RECAP

What is Do Din

Do Din, simply means ‘two days’. In December every year, Hyderabad Urban Lab hosts a two day long open event at Vidyaranya School, Hyderabad for everyone interested and invested in the urban. In its fifth iteration the event has attempted once again to bring together diverse urban dwellers to share, participate, learn, teach, discover and perform around a theme. The theme of Do Din 2019 is: Incomplete Cities: Multiple strands emerging from the core city keeping it fluid, flexible

Who Owns Do Din?

The organising committee of the first Do Din (2013) was an organic collective of individuals and groups of people who met under the aegis of HUL. When the question arose, “who owns Do Din?” the unanimous response was that the city and its people and all those who are part of Do Din own it. However there needs to be a core team that can organise the event and host it. HUL gave itself the mandate to fulfil this role. Over the years HUL also began to integrate its own work in research, engagement and pedagogy into the annual event alongside the work of guest organisations and individuals.

HUL maintains that Do Din belongs to everyone who chooses to be part of it.

Do Din turns six

Do Din has always been about our shared urban pasts, presents and futures. Do Din has always been about a sense of urgency (as much as it has been about exploration and pausing); about a sense of junoon (as much as it has been about awargi). It has been about Hyderabad, but also about all other urban places.

The events of the past year, necessarily show up in our discussions even as the portents of the coming year foreshadow it.

Do Din 2019 is themed around the idea of incompleteness – adhoorapan, asampurnata. The urban as a site where things happen, a medium through which things happen, a beginning and a culmination – where dreams are shattered, come to fruition and start anew.

We have, as usual, a number of workshops, performances, lectures, panels and just plain and simple hanging around planned. As we move closer to the dates and as we begin to reflect on the agenda, we are becoming acutely aware of the special circumstances of this year’s do din. For us at HUL, this urban homecoming event now appears with a certain maturity of ideas, practices that belong to its own. It belongs to Hyderabad, it belongs to all our cities.

It is also clear to us now, that Do Din was never exclusively about cities and the urban – certainly not in the technical and jurisdictional sense. The urban at Do Din has never begun in the city, nor did it end in the city. Its boundaries have been fluid, stretching and shrinking, rising up in scale to the global and collapsing down into the neighborhood. Through stories, and performances we travelled with the watchman, and IT professional, the dhobi and the surgeon, the safai karmachari and the transportation expert, the postwoman and the surgeon, the bus driver and the lawyer. We felt the pain and the confusion of blurred identities and sexual orientations at home and at work, and we were elated by the assertion of the girls who took the football ground.
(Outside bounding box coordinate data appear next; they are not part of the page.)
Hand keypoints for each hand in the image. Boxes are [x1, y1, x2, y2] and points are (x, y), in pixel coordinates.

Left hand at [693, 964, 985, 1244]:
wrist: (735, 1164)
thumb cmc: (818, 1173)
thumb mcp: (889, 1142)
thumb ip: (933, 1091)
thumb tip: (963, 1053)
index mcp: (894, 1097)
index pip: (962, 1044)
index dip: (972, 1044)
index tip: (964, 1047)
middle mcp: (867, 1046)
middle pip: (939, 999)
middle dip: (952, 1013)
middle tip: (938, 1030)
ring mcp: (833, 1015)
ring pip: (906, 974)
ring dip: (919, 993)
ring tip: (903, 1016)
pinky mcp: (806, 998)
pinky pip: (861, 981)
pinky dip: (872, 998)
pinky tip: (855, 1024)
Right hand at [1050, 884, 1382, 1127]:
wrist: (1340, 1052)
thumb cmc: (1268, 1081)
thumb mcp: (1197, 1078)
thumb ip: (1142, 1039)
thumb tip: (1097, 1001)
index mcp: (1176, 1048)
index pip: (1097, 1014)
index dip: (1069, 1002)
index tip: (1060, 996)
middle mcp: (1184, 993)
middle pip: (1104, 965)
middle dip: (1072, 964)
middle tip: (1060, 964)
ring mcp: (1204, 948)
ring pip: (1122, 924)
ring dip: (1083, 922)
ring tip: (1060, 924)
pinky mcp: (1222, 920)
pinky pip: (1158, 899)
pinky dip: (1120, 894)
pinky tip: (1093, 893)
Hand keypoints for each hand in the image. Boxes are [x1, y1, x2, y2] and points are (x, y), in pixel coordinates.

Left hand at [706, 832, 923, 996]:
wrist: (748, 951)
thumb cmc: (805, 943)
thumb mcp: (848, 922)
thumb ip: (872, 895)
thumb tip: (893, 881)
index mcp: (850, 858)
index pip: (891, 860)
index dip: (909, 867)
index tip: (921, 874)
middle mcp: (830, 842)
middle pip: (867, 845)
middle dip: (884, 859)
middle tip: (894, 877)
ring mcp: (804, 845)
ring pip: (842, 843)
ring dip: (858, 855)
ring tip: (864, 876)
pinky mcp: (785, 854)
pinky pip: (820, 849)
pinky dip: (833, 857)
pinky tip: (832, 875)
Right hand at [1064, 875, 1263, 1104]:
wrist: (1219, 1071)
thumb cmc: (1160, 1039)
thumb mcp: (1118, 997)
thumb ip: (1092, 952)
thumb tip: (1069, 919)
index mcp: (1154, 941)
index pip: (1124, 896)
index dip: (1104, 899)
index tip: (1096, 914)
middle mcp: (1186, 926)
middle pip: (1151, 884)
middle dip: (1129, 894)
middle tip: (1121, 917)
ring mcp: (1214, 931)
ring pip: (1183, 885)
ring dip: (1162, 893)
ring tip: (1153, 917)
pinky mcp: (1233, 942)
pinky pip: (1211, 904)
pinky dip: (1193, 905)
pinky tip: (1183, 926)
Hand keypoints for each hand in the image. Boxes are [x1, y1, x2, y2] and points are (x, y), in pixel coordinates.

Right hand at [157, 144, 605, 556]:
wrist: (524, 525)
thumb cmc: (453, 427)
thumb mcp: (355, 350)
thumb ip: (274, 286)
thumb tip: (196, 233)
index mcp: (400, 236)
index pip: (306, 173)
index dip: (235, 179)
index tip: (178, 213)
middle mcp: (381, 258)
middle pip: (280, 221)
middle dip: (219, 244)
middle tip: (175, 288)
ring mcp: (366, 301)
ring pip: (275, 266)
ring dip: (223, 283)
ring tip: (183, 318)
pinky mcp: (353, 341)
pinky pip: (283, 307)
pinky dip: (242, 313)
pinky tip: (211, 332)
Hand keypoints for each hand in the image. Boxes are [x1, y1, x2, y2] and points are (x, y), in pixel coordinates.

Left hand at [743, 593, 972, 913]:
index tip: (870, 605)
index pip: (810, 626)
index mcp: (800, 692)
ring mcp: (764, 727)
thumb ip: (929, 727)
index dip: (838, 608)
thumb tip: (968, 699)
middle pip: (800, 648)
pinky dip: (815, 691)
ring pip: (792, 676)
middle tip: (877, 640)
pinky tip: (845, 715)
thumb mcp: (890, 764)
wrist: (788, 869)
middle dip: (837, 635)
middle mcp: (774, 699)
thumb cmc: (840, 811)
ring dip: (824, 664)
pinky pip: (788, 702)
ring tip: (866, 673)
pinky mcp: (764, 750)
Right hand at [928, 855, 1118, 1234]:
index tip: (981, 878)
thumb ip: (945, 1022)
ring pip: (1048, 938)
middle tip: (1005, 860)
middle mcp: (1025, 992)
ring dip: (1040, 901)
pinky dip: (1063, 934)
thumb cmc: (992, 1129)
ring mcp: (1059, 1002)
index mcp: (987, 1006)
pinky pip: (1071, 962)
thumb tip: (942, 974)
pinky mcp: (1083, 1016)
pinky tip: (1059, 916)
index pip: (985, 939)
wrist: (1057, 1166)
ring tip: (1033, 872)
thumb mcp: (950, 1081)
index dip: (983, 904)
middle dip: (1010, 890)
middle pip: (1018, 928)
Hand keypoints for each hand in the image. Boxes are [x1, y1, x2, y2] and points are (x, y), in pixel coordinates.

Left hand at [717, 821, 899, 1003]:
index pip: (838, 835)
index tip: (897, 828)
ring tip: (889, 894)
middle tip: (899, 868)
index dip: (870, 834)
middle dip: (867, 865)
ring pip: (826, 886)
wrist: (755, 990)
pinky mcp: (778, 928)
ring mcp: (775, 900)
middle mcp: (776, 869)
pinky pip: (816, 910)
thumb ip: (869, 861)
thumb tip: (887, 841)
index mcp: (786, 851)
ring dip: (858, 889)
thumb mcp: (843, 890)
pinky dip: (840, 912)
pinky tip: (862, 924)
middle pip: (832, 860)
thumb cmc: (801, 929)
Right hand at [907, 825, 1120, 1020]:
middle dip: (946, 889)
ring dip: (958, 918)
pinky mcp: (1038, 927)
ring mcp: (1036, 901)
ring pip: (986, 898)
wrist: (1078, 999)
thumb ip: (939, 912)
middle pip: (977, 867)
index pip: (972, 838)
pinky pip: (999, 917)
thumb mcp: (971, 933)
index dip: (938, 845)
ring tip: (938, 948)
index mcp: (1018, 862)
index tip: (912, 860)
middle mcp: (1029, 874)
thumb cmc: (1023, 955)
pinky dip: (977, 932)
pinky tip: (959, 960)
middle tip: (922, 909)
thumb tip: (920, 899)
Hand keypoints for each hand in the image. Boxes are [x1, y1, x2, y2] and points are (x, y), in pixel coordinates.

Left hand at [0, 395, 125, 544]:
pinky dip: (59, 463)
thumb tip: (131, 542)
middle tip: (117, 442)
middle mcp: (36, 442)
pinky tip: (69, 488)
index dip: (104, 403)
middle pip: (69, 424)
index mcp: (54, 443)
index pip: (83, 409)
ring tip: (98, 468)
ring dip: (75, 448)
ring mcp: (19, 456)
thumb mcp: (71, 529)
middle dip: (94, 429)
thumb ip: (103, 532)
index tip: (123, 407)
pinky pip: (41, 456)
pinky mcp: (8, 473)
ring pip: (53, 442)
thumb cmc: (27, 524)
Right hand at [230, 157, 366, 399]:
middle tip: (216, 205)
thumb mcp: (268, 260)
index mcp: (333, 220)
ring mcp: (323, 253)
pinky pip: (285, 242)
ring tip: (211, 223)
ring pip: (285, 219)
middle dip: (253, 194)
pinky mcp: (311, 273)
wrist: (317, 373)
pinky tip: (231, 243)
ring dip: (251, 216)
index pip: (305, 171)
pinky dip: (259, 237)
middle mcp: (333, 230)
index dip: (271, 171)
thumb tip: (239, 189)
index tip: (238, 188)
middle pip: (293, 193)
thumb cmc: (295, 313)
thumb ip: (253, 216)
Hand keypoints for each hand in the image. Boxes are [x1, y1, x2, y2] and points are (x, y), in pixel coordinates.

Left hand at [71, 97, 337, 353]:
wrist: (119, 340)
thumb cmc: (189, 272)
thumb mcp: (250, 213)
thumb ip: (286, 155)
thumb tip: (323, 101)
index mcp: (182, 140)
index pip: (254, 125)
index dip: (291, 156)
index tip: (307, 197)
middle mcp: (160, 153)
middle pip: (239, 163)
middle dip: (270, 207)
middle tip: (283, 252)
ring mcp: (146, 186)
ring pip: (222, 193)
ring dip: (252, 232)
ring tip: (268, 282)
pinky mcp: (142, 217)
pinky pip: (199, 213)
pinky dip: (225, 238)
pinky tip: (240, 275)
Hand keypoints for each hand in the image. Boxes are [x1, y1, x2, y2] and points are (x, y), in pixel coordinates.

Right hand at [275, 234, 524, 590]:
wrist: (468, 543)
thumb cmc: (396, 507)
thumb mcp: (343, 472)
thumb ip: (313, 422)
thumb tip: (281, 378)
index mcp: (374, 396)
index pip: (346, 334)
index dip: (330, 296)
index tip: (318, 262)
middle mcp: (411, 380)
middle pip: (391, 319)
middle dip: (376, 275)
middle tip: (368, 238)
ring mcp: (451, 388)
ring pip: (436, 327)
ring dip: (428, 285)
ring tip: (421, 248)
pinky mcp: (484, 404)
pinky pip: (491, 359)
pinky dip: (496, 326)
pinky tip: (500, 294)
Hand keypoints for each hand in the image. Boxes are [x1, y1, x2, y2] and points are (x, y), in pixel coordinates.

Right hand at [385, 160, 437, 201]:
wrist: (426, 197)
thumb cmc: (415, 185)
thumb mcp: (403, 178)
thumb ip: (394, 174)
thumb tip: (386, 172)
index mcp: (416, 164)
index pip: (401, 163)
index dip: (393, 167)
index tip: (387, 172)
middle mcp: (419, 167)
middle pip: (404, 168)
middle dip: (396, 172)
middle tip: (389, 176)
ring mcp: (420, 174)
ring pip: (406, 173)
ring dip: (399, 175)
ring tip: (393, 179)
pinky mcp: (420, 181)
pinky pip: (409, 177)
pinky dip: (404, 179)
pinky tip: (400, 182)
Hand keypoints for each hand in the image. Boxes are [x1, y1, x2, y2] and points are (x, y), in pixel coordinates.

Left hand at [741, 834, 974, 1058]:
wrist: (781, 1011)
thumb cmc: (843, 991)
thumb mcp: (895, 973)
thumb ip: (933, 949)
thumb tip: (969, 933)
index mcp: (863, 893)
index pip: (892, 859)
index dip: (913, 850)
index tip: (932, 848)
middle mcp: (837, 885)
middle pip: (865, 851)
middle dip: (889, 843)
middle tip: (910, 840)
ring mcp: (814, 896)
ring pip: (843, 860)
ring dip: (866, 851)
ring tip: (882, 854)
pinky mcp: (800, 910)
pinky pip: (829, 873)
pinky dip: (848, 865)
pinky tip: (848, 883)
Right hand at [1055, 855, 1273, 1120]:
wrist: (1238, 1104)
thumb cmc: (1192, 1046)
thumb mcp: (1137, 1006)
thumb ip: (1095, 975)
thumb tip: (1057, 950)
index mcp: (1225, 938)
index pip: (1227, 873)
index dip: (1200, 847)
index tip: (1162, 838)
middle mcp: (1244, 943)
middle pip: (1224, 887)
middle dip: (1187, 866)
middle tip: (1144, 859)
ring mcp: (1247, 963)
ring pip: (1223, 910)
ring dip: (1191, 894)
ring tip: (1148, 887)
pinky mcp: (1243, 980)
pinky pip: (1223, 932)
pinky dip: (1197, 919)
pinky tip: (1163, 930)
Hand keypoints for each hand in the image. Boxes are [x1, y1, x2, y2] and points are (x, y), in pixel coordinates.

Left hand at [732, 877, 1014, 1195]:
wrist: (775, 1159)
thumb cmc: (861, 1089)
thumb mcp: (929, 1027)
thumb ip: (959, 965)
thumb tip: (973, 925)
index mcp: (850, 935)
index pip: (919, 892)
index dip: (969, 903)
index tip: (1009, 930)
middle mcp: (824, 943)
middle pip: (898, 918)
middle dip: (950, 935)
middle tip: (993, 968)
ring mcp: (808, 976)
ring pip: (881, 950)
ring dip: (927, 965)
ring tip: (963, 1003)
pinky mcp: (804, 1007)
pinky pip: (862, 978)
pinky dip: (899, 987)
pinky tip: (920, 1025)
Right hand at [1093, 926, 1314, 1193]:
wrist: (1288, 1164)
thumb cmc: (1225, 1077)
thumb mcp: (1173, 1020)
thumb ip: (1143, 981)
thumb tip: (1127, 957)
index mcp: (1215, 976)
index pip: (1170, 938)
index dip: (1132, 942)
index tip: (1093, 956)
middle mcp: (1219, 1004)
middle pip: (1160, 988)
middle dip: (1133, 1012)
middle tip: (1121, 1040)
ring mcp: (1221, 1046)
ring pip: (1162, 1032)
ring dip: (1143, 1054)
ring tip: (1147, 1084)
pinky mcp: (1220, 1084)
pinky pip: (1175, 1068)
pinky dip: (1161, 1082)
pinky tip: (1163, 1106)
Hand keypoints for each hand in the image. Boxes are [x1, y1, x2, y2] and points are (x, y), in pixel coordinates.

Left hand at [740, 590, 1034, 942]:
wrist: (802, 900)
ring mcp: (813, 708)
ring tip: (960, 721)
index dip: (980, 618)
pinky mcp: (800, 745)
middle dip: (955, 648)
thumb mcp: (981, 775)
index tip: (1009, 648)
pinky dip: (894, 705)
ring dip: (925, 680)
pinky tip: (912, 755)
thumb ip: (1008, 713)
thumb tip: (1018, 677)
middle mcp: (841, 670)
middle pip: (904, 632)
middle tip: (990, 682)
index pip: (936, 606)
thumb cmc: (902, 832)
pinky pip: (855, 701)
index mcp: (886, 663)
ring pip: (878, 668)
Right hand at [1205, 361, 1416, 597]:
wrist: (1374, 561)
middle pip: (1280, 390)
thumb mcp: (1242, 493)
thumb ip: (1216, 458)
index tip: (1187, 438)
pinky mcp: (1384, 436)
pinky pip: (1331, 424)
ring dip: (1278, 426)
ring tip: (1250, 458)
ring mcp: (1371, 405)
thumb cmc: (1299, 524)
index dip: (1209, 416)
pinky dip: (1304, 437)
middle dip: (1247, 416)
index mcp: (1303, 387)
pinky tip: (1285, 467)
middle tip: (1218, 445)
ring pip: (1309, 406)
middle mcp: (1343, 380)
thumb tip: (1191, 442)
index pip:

As we gather for Do Din this year, we are aware that this year, the national scale and the regional scale, the question of our identities and our citizenship their provisional closures and the universal openness will cut through all our discussions. We will talk about design and digital data, water conservation and incremental housing. We will talk about the banta aur bigadtaa shehar – the adhoora shehar. This place called the urban where our dreams are take wings and get broken. We will resist forced closures. We will feel our way through multiple scales.

As we gather for Do Din this year, we are aware of the fact that, India is a place for young people like never before. The demographic pyramid has acquired a distinct bulge at the middle – 65 per cent of Indians today are below 35 years of age. The idea of India will be your idea of India. You are the people we want to listen to and speak with. Hope to see you all there.